Aus dem Nie­der­län­di­schen von Hel­ga van Beu­nin­gen.
Carl Han­ser Ver­lag 2016, 127 Sei­ten
ISBN 978-3-446-25280-6

Die namenlose Er­zäh­le­rin hat ge­lernt mit ih­rer Schlaf­lo­sig­keit um­zu­ge­hen. Statt sich rast­los im Bett he­rum­zu­wäl­zen und die Stun­den zu zäh­len, geht sie in die Kü­che und backt Ku­chen. Wäh­rend ein Stock­werk über ihr ein Mann schläft, der auf ihre Kon­takt­an­zei­ge rea­giert hatte und den sie am Mor­gen des Ta­ges vom Bahnhof ab­ge­holt hat­te, be­rei­tet sie al­les vor. Er­in­ne­run­gen be­glei­ten ihre rou­ti­nier­ten Abläufe, Ge­dan­ken und un­be­ant­wor­te­te Fra­gen stel­len sich ein, vor al­lem die nach dem Mo­tiv für den un­er­war­te­ten Suizid ih­res Man­nes.

§ **BEREITGESTELLTE DATEN**:
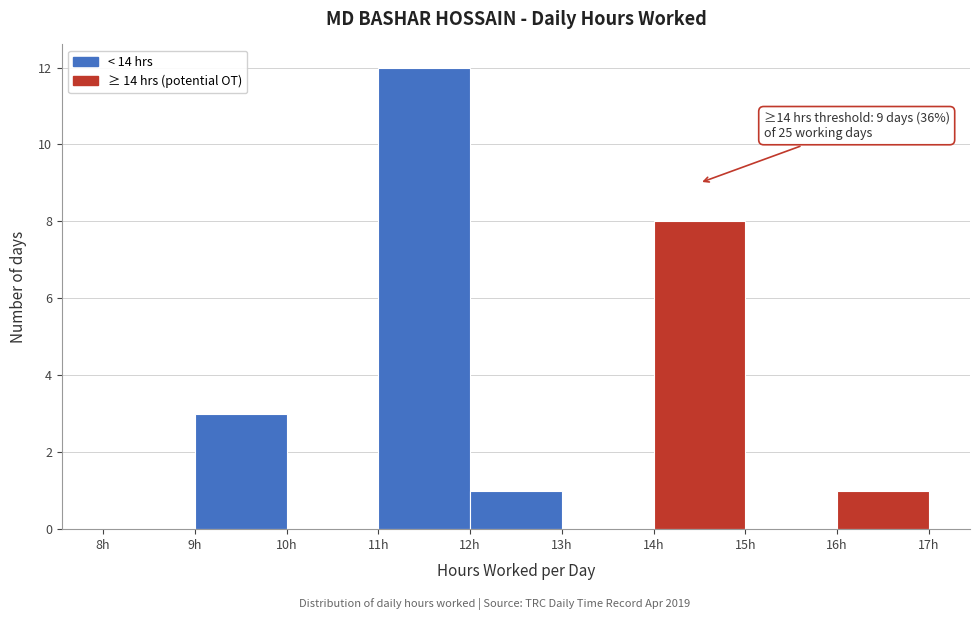

Over which range of the x-axis is the bar tallest?

11 to 12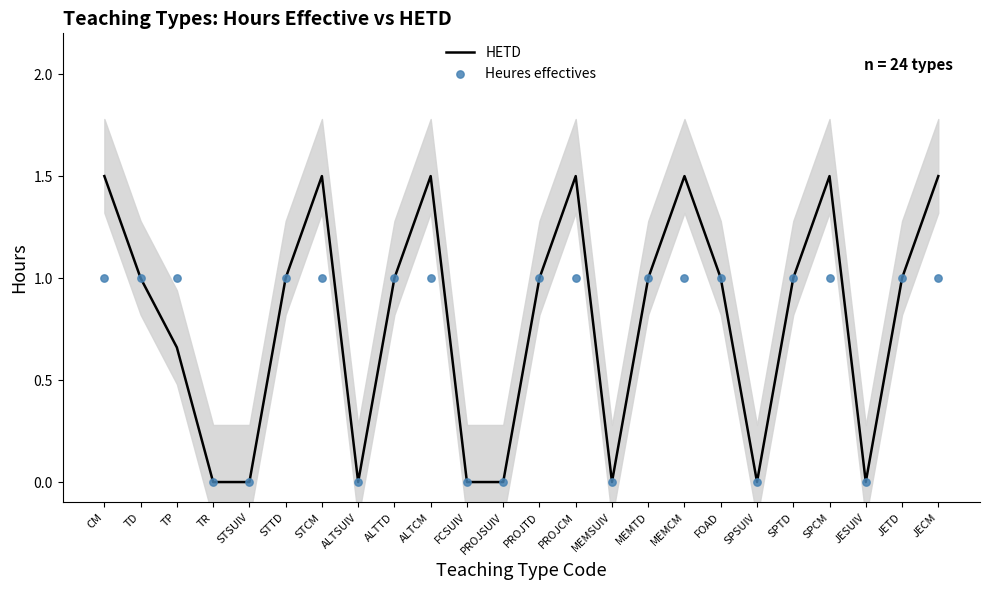

At which category is the sum across all series the highest?

CM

§ **AUFGABEN**:
1) Was macht die Erzählerin im Text zur Analyse, statt sich schlaflos im Bett herumzuwälzen?
2) Gib aus dem Text zur Analyse den Abschnitt wieder, der bei „Aus dem Nie­der­län­di­schen“ beginnt und mit „Suizid ih­res Man­nes.“ endet.
Die Daten haben mit dem Text nichts zu tun.

§ **LÖSUNGEN**:
1) Sie geht in die Küche und backt Kuchen.

2)
Aus dem Nie­der­län­di­schen von Hel­ga van Beu­nin­gen.
Carl Han­ser Ver­lag 2016, 127 Sei­ten
ISBN 978-3-446-25280-6

Die namenlose Er­zäh­le­rin hat ge­lernt mit ih­rer Schlaf­lo­sig­keit um­zu­ge­hen. Statt sich rast­los im Bett he­rum­zu­wäl­zen und die Stun­den zu zäh­len, geht sie in die Kü­che und backt Ku­chen. Wäh­rend ein Stock­werk über ihr ein Mann schläft, der auf ihre Kon­takt­an­zei­ge rea­giert hatte und den sie am Mor­gen des Ta­ges vom Bahnhof ab­ge­holt hat­te, be­rei­tet sie al­les vor. Er­in­ne­run­gen be­glei­ten ihre rou­ti­nier­ten Abläufe, Ge­dan­ken und un­be­ant­wor­te­te Fra­gen stel­len sich ein, vor al­lem die nach dem Mo­tiv für den un­er­war­te­ten Suizid ih­res Man­nes.